Not much to go off of here. I think the latest R1 release should be exciting. 685B parameters. No model card. Release notes? Changes? Context window? The original R1 has impressive output but really burns tokens to get there. Can't wait to learn more!

deepsquirrelnet|9 months ago

I think it’s cool to see this kind of international participation in fierce tech competition. It’s exciting. It’s what I think capitalism should be.

This whole “building moats” and buying competitors fascination in the US has gotten boring, obvious and dull.

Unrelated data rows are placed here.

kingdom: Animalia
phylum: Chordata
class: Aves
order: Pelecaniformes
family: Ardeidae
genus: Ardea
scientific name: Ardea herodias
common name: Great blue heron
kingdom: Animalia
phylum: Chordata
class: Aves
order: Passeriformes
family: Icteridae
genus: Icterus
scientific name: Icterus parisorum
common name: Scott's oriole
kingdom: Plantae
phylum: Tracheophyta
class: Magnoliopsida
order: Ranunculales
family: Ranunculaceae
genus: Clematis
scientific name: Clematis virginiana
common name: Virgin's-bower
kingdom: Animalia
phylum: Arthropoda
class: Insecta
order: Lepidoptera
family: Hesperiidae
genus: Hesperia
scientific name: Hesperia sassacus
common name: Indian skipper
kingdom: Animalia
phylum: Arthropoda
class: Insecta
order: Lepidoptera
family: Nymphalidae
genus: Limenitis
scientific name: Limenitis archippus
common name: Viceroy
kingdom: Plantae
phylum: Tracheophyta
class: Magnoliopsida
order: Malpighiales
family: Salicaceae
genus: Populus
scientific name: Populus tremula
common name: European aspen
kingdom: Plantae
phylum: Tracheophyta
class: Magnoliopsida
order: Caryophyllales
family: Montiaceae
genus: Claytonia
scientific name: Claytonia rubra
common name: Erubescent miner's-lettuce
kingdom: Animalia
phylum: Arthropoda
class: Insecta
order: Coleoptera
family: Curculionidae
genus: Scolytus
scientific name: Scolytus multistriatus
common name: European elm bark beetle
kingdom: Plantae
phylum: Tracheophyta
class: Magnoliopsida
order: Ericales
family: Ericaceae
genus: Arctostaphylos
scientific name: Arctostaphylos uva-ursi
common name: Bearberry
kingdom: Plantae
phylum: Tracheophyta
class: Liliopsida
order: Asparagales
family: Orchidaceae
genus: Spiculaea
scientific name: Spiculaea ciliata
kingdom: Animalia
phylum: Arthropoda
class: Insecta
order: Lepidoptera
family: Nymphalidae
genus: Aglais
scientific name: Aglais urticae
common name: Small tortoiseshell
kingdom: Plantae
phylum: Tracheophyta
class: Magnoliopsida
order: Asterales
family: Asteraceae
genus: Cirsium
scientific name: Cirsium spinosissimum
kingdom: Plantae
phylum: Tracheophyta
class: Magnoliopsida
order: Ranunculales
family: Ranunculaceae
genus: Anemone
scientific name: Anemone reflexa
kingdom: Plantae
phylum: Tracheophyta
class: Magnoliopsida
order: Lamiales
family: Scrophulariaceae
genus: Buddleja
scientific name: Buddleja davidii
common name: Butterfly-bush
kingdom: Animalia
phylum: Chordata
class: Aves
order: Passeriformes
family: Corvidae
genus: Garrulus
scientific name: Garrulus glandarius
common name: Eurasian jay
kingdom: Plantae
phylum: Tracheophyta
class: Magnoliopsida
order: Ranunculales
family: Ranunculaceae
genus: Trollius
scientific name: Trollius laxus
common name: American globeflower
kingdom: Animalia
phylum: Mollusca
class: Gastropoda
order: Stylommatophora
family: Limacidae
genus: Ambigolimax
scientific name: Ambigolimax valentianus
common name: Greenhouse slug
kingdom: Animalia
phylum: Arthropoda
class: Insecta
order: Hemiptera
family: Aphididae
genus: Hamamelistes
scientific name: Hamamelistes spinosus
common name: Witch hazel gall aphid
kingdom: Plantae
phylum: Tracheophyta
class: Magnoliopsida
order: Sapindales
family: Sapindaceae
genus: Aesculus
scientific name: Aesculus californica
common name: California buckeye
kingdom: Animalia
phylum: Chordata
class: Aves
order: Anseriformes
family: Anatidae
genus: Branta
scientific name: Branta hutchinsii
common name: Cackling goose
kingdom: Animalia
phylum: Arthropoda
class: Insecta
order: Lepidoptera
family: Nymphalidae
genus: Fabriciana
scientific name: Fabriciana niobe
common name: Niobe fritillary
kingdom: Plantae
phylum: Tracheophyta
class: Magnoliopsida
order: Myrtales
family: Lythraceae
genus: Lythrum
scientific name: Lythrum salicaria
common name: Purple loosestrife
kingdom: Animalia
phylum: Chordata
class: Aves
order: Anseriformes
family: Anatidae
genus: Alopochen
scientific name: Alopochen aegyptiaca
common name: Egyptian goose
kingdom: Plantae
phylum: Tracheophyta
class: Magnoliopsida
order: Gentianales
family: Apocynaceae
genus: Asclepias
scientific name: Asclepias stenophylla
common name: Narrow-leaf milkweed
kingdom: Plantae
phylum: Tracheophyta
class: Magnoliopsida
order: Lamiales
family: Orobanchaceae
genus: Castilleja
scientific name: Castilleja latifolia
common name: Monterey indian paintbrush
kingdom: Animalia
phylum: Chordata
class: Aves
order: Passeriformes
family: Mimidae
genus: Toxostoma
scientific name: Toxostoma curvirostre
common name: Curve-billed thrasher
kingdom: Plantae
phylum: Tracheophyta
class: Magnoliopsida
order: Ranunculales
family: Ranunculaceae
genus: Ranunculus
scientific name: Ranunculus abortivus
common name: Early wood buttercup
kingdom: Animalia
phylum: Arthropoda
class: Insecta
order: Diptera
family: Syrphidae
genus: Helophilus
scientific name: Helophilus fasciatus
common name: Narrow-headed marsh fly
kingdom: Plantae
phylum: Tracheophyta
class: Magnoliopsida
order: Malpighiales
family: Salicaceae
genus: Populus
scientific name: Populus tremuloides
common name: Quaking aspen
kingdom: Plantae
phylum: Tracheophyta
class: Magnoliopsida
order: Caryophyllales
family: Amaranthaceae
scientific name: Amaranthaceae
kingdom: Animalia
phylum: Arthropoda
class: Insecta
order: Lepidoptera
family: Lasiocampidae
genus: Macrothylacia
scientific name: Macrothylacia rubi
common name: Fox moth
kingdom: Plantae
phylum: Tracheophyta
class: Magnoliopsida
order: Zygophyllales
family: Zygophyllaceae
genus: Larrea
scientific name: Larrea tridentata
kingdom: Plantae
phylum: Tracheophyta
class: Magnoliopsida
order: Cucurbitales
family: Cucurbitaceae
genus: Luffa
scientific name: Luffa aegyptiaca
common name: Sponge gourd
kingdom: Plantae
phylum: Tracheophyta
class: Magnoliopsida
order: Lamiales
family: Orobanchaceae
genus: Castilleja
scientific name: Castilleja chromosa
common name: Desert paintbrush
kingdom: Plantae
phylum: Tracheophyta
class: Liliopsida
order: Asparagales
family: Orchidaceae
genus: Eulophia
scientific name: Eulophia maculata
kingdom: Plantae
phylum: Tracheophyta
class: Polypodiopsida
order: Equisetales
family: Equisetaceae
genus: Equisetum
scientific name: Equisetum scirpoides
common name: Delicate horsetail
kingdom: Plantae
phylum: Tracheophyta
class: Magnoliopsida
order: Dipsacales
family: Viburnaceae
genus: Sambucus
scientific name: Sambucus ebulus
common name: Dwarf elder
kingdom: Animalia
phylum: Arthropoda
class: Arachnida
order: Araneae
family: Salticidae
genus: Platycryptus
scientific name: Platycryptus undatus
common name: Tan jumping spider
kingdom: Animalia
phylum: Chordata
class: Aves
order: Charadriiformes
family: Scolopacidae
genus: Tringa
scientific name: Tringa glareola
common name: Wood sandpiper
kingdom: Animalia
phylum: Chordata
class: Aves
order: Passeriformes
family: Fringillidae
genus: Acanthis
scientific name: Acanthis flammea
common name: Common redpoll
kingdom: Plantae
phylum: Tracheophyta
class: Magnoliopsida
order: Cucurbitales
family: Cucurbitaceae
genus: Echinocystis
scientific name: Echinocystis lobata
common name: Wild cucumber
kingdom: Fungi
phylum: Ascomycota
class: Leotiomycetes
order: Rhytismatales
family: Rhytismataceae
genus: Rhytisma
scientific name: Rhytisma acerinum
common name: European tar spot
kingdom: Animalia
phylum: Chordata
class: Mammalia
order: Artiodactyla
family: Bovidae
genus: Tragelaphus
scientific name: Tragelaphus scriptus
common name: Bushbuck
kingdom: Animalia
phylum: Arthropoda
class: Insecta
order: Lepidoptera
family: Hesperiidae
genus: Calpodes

The world benefits when companies struggle to be the best.

mjcohen|9 months ago

Deepseek seems to be one of the few LLMs that run on a iPod Touch because of the older version of ios.

cropcirclbureau|9 months ago

Hey! You! You can't just say that and not explain. Come back.

AJAlabs|9 months ago

671B parameters! Well, it doesn't look like I'll be running that locally.

amy_petrik|9 months ago

there is a small community of people that do indeed run this locally. typically on CPU/RAM (lots and lots of RAM), insofar as that's cheaper than GPU(s).

htrp|9 months ago

You're gonna need at least 8 h100 80s for this....

overfeed|9 months ago

That's about $16-24 per hour - depending on the number of tokens you're slinging in that period, it may be much cheaper than paying OpenAI for similar functionality.

cesarvarela|9 months ago

About half the price of o4 mini high for not that much worse performance, interesting

edit: most providers are offering a quantized version...

canergly|9 months ago

I want to see it in groq asap !

porphyra|9 months ago

Groq doesn't even have any true deepseek models --- I thought they only had `deepseek-r1-distill-llama-70b` which was distilled onto llama 70b [1].